→ Exercises to complete:
(1) In the passage on endometrial yolk sac tumors, rewrite the paragraph that begins "Of all 30 patients, 17 (57%)" as a short list that keeps its main facts.
(2) Decide whether each statement agrees with the passage on endometrial yolk sac tumors. Answer yes or no for each, and quote the deciding words.
(a) Follow-up information was obtained for every patient.
(b) BEP was the most common chemotherapy regimen.
(c) The early-stage rates of pure endometrial YST and YST combined with somatic tumors differed significantly.
(3) Continue the passage on endometrial yolk sac tumors from the point where it stops.

→ Document passage:

_____

Among 16 of 25 patients with detailed surgical resection ranges, 3/16 underwent bilateral adnexal resection. The FIGO stages were as follows: I (n = 11), II (n = 5), III (n = 6), and IV (n = 7). In total, 26/30 (87%) patients underwent chemotherapy after the operation. BEP was the most common chemotherapy regimen in 11/26 patients (42%). Only 6 patients (6/30, 20%) endured radiotherapy.
Of all 30 patients, 17 (57%) had pure endometrial YST, and 13 (43%) had a concomitant somatic neoplasm representing <10% to 90% of the tumor. The somatic neoplasms followed the histological types endometrial adenocarcinoma (n = 4), carcinosarcoma (n = 2), clear cell carcinoma (n = 1), adenocarcinoma (n = 1), serous carcinoma (n = 1), serous carcinoma and endometrial adenocarcinoma (n = 1), serous carcinoma and clear cell carcinoma (1), and endometrial complex hyperplasia (n = 1). Patients with pure YST were younger than those with a concomitant somatic tumor (range: 24–68 years (mean: 44.5 years) vs 28–87 years (mean: 61.92 years), P = 0.008).
Of the 30 cases, follow-up information was obtained for 90% (27/30) of the patients. The mean follow-up time was 17.25 months (range: 2–72 months); 48.1% (13/27) of patients had no evidence of disease during the follow-up time, 8 patients (8/27, 29.6%) died of disease (range: 2.5–24 months), and 6 patients (6/27, 22.2%) were alive with disease (range: 7–30 months). The rate of early-stage pure endometrial YST was 70.6% (12/17); it was 38.5% (5/13) for those combined with somatic tumors. There was no statistical differences (P = 0.082). The OS and DES for pure endometrial YSTs were slightly longer than for somatic tumor, though with no statistical differences (mean OS: 48.1 vs 21.9 months, P = 0.690; mean DFS: 53.0 vs 20.7 months, P = 0.485) (Figure 4).
Figure 4.

_____

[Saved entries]

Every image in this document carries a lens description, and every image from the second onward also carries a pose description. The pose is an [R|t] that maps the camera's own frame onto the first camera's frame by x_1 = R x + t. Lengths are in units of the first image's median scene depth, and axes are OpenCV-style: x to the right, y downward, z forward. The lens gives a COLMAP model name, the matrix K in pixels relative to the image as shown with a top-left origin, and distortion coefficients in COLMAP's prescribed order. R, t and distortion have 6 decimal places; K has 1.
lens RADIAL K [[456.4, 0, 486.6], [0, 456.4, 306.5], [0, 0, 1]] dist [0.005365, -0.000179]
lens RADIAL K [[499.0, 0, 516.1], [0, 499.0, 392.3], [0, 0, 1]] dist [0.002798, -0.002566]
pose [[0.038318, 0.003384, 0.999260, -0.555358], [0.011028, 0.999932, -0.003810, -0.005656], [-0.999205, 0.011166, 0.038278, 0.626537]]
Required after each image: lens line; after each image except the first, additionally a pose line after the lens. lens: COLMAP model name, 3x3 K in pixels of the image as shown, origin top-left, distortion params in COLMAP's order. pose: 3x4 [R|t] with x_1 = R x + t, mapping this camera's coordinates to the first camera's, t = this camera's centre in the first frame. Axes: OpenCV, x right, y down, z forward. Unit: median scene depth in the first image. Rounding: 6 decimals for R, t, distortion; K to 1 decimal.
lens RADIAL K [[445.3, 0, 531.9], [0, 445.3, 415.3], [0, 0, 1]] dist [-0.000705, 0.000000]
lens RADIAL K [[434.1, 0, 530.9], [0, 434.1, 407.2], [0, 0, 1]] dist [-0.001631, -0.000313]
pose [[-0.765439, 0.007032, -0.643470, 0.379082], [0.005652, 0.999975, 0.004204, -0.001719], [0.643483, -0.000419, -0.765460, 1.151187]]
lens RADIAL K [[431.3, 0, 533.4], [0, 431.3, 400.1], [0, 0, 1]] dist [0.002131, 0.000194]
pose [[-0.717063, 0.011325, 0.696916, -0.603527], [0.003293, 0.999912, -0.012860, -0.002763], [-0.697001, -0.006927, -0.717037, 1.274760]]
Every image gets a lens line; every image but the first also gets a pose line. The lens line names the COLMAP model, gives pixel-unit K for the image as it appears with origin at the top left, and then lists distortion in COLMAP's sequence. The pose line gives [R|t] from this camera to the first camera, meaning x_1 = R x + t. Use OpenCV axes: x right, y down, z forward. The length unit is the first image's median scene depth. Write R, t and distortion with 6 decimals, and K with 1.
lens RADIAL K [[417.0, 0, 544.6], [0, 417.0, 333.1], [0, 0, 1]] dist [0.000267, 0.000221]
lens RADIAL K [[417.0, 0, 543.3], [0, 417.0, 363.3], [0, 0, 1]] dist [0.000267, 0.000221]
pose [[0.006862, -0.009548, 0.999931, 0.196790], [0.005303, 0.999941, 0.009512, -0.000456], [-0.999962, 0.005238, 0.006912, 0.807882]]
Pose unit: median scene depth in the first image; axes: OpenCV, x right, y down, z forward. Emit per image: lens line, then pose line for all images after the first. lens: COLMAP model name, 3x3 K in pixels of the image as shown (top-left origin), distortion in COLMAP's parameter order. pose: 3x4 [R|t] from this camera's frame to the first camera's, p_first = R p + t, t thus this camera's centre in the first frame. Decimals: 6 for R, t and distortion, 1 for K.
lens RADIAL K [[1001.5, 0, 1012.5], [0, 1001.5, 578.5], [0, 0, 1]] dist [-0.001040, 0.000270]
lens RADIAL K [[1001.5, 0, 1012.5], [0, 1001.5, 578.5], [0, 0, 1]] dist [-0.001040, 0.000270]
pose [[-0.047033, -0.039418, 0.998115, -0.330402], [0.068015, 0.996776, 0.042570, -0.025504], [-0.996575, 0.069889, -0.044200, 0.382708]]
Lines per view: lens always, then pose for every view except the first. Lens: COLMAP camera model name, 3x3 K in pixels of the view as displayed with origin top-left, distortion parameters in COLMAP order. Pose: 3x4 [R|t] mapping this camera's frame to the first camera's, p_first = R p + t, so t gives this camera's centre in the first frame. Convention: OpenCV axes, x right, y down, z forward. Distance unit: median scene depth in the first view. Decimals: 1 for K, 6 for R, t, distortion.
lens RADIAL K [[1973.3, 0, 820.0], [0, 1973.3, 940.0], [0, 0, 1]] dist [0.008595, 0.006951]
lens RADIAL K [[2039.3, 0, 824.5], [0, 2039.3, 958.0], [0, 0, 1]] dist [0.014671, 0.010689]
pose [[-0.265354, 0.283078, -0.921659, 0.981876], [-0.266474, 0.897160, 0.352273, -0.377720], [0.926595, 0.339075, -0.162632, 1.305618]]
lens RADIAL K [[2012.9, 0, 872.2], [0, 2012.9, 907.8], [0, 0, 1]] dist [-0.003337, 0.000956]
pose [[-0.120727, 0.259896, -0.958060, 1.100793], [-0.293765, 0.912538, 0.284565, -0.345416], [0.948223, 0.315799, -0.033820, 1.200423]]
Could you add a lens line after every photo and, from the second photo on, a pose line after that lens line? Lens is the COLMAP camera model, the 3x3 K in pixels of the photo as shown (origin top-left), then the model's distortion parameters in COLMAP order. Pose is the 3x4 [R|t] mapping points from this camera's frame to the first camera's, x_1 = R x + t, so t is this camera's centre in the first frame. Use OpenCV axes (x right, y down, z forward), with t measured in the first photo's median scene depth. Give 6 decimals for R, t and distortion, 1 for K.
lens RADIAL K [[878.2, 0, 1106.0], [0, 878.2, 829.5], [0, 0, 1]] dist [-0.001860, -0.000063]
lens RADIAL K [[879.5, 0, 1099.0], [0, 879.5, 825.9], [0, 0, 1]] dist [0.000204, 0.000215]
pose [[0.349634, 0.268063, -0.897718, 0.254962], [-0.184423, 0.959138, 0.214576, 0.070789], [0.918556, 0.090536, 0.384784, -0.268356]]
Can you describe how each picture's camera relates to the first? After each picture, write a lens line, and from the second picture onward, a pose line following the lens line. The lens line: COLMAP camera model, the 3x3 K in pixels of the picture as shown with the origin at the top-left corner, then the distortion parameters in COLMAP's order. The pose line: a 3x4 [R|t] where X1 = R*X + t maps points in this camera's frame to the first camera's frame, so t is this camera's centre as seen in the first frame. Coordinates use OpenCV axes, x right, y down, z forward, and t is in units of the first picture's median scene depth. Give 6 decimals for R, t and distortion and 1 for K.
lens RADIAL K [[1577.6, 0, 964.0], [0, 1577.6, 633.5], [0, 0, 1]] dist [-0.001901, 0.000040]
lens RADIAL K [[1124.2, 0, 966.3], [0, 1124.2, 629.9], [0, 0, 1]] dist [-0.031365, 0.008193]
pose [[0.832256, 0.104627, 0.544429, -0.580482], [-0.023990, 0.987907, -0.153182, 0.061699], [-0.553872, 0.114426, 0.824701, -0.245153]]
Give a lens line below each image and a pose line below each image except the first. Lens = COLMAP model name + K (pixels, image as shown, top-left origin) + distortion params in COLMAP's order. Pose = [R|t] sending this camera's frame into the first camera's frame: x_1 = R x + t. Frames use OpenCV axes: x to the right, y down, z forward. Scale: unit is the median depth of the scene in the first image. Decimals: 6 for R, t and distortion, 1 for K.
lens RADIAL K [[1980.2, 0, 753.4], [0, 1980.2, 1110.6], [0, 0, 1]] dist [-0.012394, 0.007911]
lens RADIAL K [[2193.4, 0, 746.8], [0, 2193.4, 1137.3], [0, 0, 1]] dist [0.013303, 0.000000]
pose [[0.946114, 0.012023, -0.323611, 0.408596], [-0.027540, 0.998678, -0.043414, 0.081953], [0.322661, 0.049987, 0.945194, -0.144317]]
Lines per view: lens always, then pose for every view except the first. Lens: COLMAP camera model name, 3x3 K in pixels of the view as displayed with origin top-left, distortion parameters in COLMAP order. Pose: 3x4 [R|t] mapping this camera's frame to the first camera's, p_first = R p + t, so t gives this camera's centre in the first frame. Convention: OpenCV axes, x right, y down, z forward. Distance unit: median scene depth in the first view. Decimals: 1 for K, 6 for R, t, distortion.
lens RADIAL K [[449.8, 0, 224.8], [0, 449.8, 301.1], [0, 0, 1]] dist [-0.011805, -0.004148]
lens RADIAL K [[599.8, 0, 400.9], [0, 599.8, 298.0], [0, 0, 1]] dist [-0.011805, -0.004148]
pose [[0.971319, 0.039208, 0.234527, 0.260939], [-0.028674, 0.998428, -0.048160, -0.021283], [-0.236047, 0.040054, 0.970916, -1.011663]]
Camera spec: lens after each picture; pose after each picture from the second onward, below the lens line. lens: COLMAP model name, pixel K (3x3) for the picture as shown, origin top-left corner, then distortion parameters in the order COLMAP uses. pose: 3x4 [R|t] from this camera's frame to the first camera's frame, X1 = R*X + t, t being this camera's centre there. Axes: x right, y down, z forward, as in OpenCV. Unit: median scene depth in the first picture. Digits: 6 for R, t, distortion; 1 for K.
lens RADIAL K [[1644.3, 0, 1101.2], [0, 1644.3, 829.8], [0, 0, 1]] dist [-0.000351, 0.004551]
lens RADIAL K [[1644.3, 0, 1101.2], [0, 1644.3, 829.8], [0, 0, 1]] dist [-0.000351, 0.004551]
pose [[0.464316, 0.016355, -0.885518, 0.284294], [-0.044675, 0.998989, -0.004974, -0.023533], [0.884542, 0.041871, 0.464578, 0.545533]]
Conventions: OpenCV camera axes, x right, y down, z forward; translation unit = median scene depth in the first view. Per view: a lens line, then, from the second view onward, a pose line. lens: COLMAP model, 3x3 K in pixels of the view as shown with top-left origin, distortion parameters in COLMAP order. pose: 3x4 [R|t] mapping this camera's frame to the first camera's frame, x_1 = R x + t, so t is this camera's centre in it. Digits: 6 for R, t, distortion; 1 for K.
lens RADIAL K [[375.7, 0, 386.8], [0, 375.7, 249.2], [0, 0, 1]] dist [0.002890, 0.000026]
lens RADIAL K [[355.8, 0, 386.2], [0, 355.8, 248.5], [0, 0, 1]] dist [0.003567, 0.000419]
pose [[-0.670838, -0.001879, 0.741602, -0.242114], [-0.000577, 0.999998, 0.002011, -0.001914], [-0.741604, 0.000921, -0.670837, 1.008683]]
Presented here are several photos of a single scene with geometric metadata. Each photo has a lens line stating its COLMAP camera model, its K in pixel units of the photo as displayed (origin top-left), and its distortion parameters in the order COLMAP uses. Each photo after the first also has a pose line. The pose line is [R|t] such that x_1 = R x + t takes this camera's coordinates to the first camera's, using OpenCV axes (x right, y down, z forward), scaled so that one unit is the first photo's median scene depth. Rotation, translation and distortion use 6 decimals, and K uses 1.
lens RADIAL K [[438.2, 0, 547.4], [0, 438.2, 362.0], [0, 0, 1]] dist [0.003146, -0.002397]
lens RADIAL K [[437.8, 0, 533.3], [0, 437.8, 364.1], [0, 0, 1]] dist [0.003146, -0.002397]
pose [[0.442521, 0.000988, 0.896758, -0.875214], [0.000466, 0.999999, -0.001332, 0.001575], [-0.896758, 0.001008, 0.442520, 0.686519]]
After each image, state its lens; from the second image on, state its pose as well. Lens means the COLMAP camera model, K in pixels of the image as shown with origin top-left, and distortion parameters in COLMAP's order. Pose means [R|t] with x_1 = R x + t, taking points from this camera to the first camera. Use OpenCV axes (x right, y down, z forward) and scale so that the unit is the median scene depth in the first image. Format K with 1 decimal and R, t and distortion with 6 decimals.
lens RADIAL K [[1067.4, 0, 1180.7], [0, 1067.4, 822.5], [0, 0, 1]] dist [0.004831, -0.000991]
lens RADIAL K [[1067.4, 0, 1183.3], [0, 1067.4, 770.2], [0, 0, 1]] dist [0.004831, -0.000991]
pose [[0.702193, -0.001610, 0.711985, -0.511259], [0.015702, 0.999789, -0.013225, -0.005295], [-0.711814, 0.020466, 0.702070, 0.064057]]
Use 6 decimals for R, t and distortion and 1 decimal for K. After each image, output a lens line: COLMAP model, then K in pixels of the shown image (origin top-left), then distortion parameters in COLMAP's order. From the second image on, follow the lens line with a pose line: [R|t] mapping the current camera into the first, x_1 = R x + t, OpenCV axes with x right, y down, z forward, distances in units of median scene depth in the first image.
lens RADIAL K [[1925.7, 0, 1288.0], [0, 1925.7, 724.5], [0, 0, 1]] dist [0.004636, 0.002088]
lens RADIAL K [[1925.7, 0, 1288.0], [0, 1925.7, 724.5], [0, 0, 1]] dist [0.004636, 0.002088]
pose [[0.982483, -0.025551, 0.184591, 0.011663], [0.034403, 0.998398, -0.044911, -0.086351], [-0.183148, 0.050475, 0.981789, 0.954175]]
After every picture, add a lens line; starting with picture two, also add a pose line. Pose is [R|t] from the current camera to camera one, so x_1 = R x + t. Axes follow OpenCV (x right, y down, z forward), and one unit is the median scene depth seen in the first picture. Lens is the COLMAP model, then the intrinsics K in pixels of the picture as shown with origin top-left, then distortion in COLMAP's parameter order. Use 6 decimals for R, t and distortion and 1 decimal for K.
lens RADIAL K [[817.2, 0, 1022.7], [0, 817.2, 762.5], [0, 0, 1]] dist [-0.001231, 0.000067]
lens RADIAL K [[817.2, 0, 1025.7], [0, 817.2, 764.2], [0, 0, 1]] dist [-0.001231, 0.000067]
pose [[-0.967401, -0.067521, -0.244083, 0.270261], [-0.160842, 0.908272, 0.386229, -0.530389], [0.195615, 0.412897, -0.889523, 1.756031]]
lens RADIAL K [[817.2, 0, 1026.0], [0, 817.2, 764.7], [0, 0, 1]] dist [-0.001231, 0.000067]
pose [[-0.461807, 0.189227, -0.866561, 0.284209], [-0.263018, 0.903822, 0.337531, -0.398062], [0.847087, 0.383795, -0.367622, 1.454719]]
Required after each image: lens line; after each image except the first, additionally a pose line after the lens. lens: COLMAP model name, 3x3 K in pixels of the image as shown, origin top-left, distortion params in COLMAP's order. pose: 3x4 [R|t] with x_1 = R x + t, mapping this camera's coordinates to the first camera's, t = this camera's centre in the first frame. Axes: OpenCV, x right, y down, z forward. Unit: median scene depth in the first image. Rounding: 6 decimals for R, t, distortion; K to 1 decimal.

_____

→ Answer section:
(1)
- Of 30 patients, 17 (57%) had pure endometrial YST and 13 (43%) had a concomitant somatic neoplasm making up <10% to 90% of the tumor.
- Somatic neoplasm types:
  - endometrial adenocarcinoma (4)
  - carcinosarcoma (2)
  - clear cell carcinoma (1)
  - adenocarcinoma (1)
  - serous carcinoma (1)
  - serous carcinoma with endometrial adenocarcinoma (1)
  - serous carcinoma with clear cell carcinoma (1)
  - endometrial complex hyperplasia (1)
- Patients with pure YST were younger:
  - pure YST: 24–68 years, mean 44.5
  - with a somatic tumor: 28–87 years, mean 61.92
  - P = 0.008

(2)
(a) No: "follow-up information was obtained for 90% (27/30) of the patients"
(b) Yes: "BEP was the most common chemotherapy regimen in 11/26 patients (42%)"
(c) No: "There was no statistical differences (P = 0.082)"

(3)
The OS (a) and DFS (b) of pure endometrial YST were slightly longer than those of combined somatic tumor of endometrial YSTs, though with no statistical differences (P = 0.690 and P = 0.485).
Discussion
The histogenesis of extragonadal YST remains speculative and controversial. There are four potential mechanisms by which a germ cell neoplasm can arise in the endometrium. 10 The first is the aberrant migration of primordial germ cells in a lateral direction during embryogenesis, which can remain in the basal layer of the endometrium for many years. The second potential mechanism is metastasis from occult ovarian YST. Residual fetal tissues remaining in the uterus because of an incomplete abortion and somatic cells that have undergone aberrant differentiation by which YST originates in unusual sites are the other two potential mechanisms.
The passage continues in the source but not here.